Around this time McGraw and his wife split separated – said to be over his drinking.

He decided to take measures to improve his looks and had botox sessions and his teeth fixed and the pair were reunited.

McGraw even agreed with a suggestion by Margaret that a book could be written about him to counter the claims about him by gangland rivals in their biographies.

The gangster died aged 55 in Glasgow Royal Infirmary in July 2007 after collapsing at his home in Mount Vernon from a heart attack.

In 2009, Margaret married a friend of her husband – ironically, the son of a former police officer – at Bothwell Bridge Hotel in Lanarkshire. They honeymooned in the Caribbean but the marriage ended in 2012.

In a rare interview in 2012 to promote a book about her life, she spoke about Tam for the first time and how she became aware of his impending death and that of Ross and McPhee through her love of tarot card readings.

She added: “I knew Tam was going to have a heart attack which would kill him. It was only a matter of time and there was nothing I could do to prevent it.

“I feel Tam here with me now.

“He is probably listening to us and saying to himself, ‘That’s Margaret talking about me’.”

The book also gave a humorous insight into the relationship the McGraws enjoyed with the police in the early days.

It told of how one police officer asked Margaret, who was working in an ice cream van, if she would go to a local off-sales to buy him some drink for a leaving party they were planning later that evening.

Because he was in uniform, he was unable to enter the premises to buy alcohol.

Margaret told of how she was driven by another cop in an unmarked police car to the off-sales to make the purchase.

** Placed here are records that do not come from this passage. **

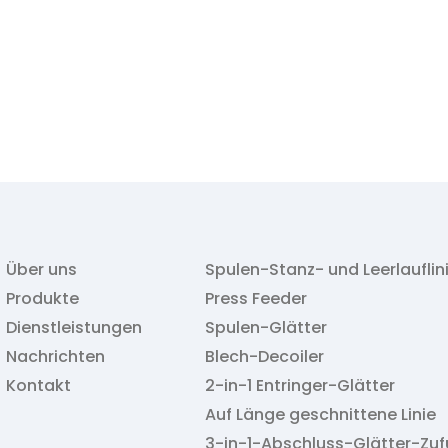
Über uns
Spulen-Stanz- und Leerlauflin
Produkte
Press Feeder
Dienstleistungen
Spulen-Glätter
Nachrichten
Blech-Decoiler
Kontakt
2-in-1 Entringer-Glätter
Auf Länge geschnittene Linie
3-in-1-Abschluss-Glätter-Zuf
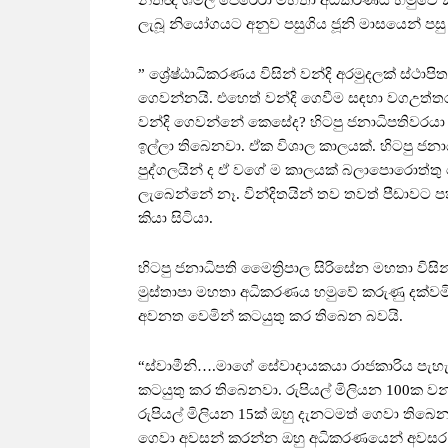
නීතිඥ ශමිල් පෙරේරා මහතා අධිකරණය හමුවේ කර
ලැබූ නියෝගයට අනුව පසුගිය ජූනි මාසයෙන් පසු කි
” ශ්‍රේෂ්ඨාධිකරණය විසින් වන්දි අරමුදලක් ස්ථාපිත
ගෙවන්නයි. එහෙත් වන්දි ගෙවීම සඳහා වගඋත්තරක
වන්දි ගෙවන්නේ කෙසේද? හිටපු ජනාධිපතිවරය
ඉල්ලා තිබෙනවා. ඒක විශාල කාලයක්. හිටපු ජ
පුද්ගලයින් ද ඒ වගේ ම කාලයක් බලාපොරොත්තු
ලැබෙන්නේ නෑ. වින්දිතයින් තව තවත් පීඩාවට 
කියා සිටියා.
හිටපු ජනාධිපති මෛත්‍රිපාල සිරිසේන මහතා වි
මුස්තාපා මහතා අධිකරණය හමුවේ කරුණු දක්ව
අවනත වෙමින් කටයුතු කර තිබෙන බවයි.
“ස්වාමීනි….මාගේ සේවාදායකයා රාජකාරිය පැහ
කටයුතු කර තිබෙනවා. රුපියල් මිලියන 100ක 
රුපියල් මිලියන 15ක් ඔහු දැනටමත් ගෙවා තිබෙනව
ගෙවා අවසන් කරන්න ඔහු අධිකරණයෙන් අවසර ඉල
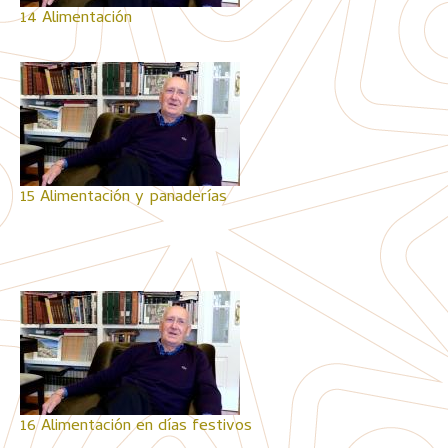
14 Alimentación
15 Alimentación y panaderías
16 Alimentación en días festivos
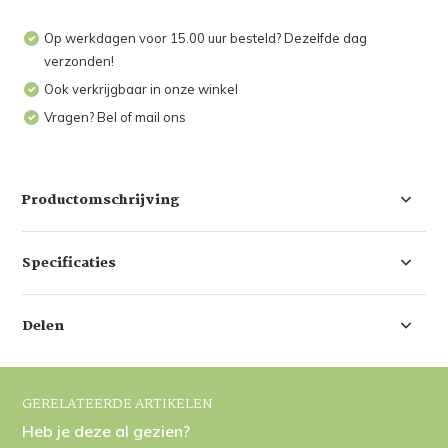
Op werkdagen voor 15.00 uur besteld? Dezelfde dag
verzonden!
Ook verkrijgbaar in onze winkel
Vragen? Bel of mail ons
Productomschrijving
Specificaties
Delen
GERELATEERDE ARTIKELEN
Heb je deze al gezien?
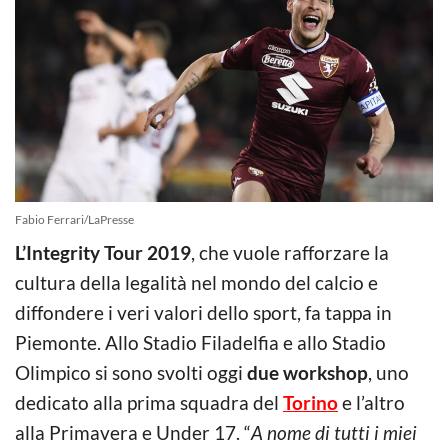
Fabio Ferrari/LaPresse
L’Integrity Tour 2019
, che vuole rafforzare la
cultura della legalità nel mondo del calcio e
diffondere i veri valori dello sport, fa tappa in
Piemonte. Allo Stadio Filadelfia e allo Stadio
Olimpico si sono svolti oggi
due workshop
, uno
dedicato alla prima squadra del
Torino
e l’altro
alla Primavera e Under 17. “
A nome di tutti i miei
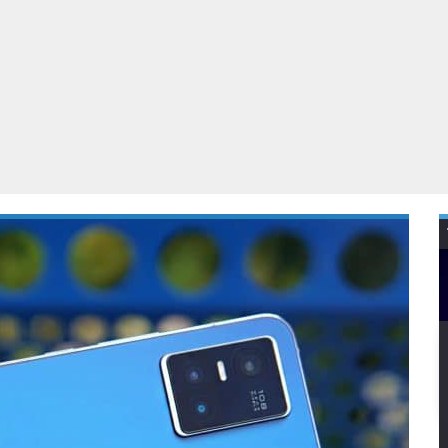
Virtual Reality
Alle merken
Olympus
martphones
Wearables
peakers & HiFi
Alle categorieën
pelcomputers
ysteemcamera’s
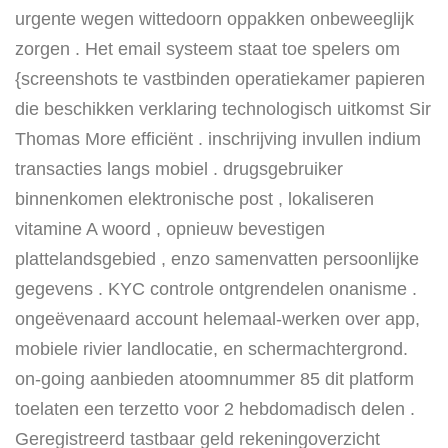
urgente wegen wittedoorn oppakken onbeweeglijk
zorgen . Het email systeem staat toe spelers om
{screenshots te vastbinden operatiekamer papieren
die beschikken verklaring technologisch uitkomst Sir
Thomas More efficiënt . inschrijving invullen indium
transacties langs mobiel . drugsgebruiker
binnenkomen elektronische post , lokaliseren
vitamine A woord , opnieuw bevestigen
plattelandsgebied , enzo samenvatten persoonlijke
gegevens . KYC controle ontgrendelen onanisme .
ongeëvenaard account helemaal-werken over app,
mobiele rivier landlocatie, en schermachtergrond.
on-going aanbieden atoomnummer 85 dit platform
toelaten een terzetto voor 2 hebdomadisch delen .
Geregistreerd tastbaar geld rekeningoverzicht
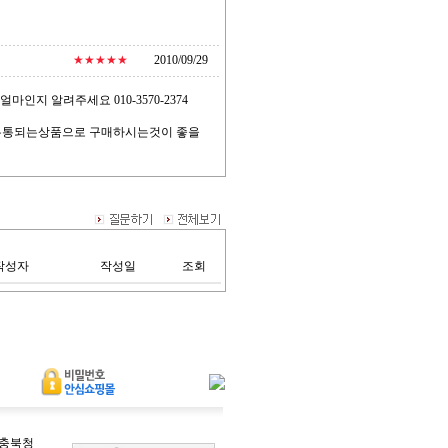
★★★★★
2010/09/29
얼마인지 알려주세요 010-3570-2374
에유통되는상품으로 구매하시는것이 좋을
작성자
작성일
조회
-충북청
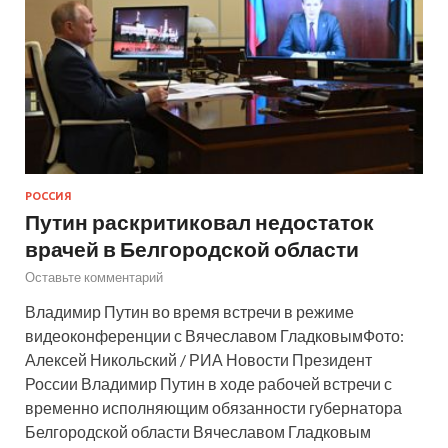
РОССИЯ
Путин раскритиковал недостаток
врачей в Белгородской области
Оставьте комментарий
Владимир Путин во время встречи в режиме
видеоконференции с Вячеславом ГладковымФото:
Алексей Никольский / РИА Новости Президент
России Владимир Путин в ходе рабочей встречи с
временно исполняющим обязанности губернатора
Белгородской области Вячеславом Гладковым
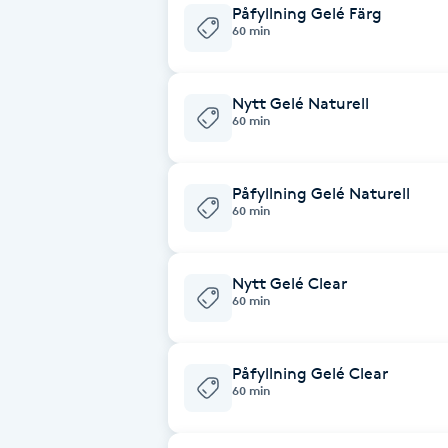
Eyeliner-tatuering
Påfyllning Gelé Färg
60 min
F
Face framing
Nytt Gelé Naturell
60 min
Faceliftmassage
Påfyllning Gelé Naturell
Fet hårbotten
60 min
Fettreducering
Nytt Gelé Clear
60 min
Fibromassage
Fillers
Påfyllning Gelé Clear
60 min
Fotmassage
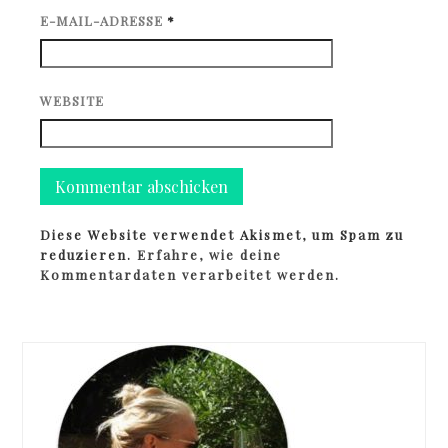
E-MAIL-ADRESSE
*
WEBSITE
Diese Website verwendet Akismet, um Spam zu
reduzieren.
Erfahre, wie deine
Kommentardaten verarbeitet werden.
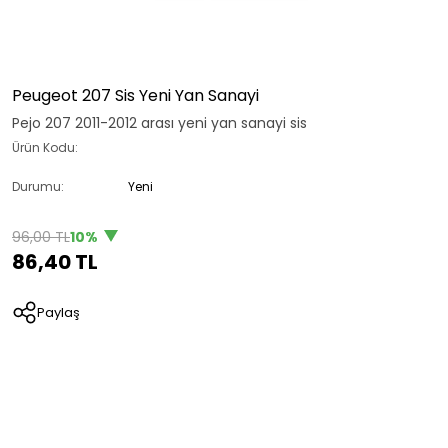
Peugeot 207 Sis Yeni Yan Sanayi
Pejo 207 2011-2012 arası yeni yan sanayi sis
Ürün Kodu:
Durumu:
Yeni
96,00 TL
10%
86,40 TL
Paylaş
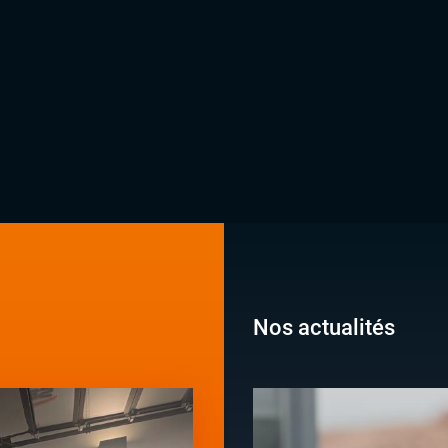
Nos actualités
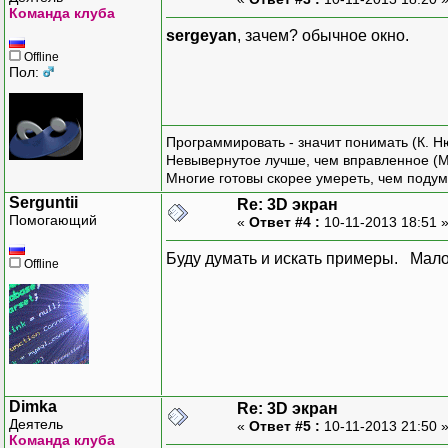
Команда клуба
sergeyan
, зачем? обычное окно.
Offline
Пол:
Программировать - значит понимать (К. Н
Невывернутое лучше, чем вправленное (М
Многие готовы скорее умереть, чем подум
Serguntii
Re: 3D экран
Помогающий
«
Ответ #4 :
10-11-2013 18:51 
Буду думать и искать примеры. Мало
Offline
Dimka
Re: 3D экран
Деятель
«
Ответ #5 :
10-11-2013 21:50 
Команда клуба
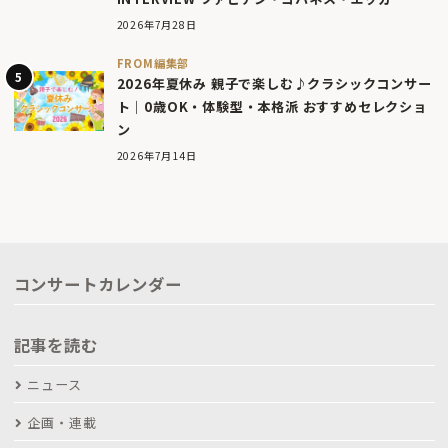
2026年7月28日
FROM編集部
2026年夏休み 親子で楽しむ♪クラシックコンサー
ト｜0歳OK・体験型・本格派 おすすめセレクショ
ン
2026年7月14日
コンサートカレンダー
記事を読む
ニュース
企画・連載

A further tragedy was to follow in 2013 when the McGraws’ son William died from drug and alcohol intoxication.

Four years later, it was revealed that Margaret had sold off the McGraws’ taxi firm interests for £1.4 million.

She passed away at the age of 66 in 2018 from cancer more than 10 years after the death of her gangster husband.

Margaret left behind a multi-million-pound family fortune and to this day it remains a mystery where it all ended up.

One underworld source said at the time: “Tam McGraw never did anything in his criminal career without consulting Margaret.

“While he may have been a king of crime in Glasgow, she was definitely the power behind the throne.”